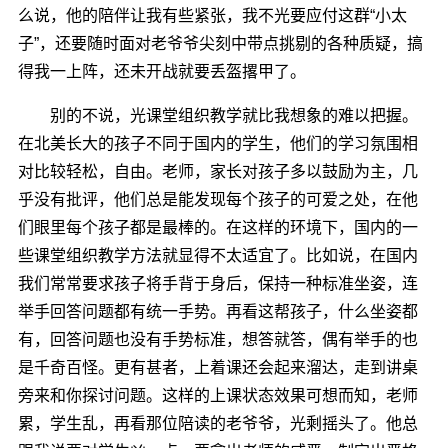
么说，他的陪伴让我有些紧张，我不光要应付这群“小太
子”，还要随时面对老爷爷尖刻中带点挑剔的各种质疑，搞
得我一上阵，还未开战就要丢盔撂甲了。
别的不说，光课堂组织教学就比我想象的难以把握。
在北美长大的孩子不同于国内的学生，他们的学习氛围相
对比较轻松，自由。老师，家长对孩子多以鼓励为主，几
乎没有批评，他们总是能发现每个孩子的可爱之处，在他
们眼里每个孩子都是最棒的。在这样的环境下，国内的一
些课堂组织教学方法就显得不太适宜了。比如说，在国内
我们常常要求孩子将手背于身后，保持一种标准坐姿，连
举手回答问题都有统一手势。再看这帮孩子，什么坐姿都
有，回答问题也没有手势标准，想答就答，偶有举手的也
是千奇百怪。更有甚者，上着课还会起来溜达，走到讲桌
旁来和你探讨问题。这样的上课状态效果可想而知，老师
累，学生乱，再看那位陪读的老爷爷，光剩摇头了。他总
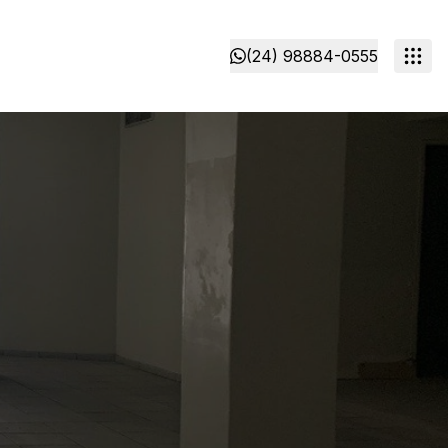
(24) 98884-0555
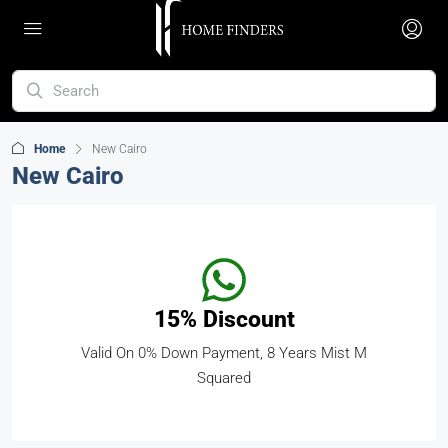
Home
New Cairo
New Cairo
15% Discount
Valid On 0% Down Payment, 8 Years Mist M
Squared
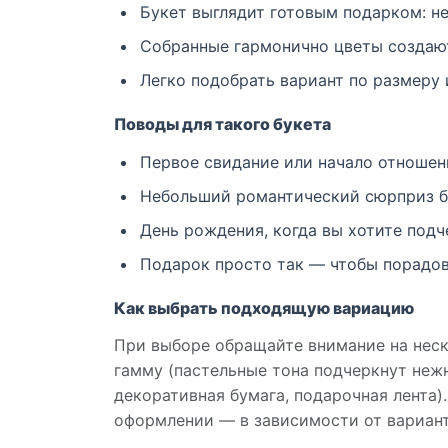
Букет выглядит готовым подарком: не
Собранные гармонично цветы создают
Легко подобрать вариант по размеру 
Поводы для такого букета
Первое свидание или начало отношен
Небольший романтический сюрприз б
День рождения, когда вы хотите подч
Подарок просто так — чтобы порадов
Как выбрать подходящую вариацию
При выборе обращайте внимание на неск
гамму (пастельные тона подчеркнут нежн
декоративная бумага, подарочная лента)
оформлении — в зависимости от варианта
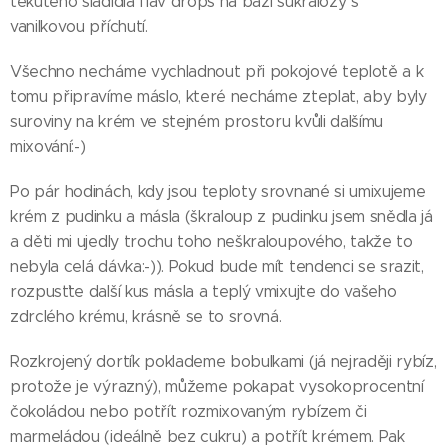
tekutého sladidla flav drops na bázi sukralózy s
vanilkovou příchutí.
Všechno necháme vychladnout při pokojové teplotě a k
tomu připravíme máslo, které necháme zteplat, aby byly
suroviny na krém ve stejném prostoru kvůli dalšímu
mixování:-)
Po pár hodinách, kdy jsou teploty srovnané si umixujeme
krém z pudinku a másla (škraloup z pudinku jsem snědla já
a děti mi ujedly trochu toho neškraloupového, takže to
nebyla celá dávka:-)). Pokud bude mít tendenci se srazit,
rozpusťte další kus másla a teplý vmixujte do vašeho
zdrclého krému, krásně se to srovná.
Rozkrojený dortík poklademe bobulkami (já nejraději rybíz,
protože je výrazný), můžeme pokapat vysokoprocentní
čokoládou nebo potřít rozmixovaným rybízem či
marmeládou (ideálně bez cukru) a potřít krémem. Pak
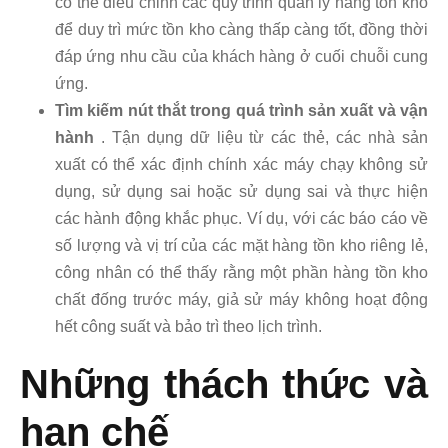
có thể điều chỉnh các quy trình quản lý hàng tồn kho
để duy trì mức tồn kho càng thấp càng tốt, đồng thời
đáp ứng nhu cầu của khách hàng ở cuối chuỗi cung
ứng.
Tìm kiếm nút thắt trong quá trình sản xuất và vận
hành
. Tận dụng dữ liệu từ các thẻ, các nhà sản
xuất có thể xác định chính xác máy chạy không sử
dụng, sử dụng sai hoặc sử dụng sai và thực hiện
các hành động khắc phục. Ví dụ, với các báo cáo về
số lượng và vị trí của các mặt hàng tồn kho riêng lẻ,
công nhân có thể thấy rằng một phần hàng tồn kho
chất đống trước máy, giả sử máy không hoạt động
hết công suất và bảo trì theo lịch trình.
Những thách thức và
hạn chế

TASK BRIEF – Check the records above and copy each line that has the string "potřít".

ANSWER FOR THE TASK –
čokoládou nebo potřít rozmixovaným rybízem či
marmeládou (ideálně bez cukru) a potřít krémem. Pak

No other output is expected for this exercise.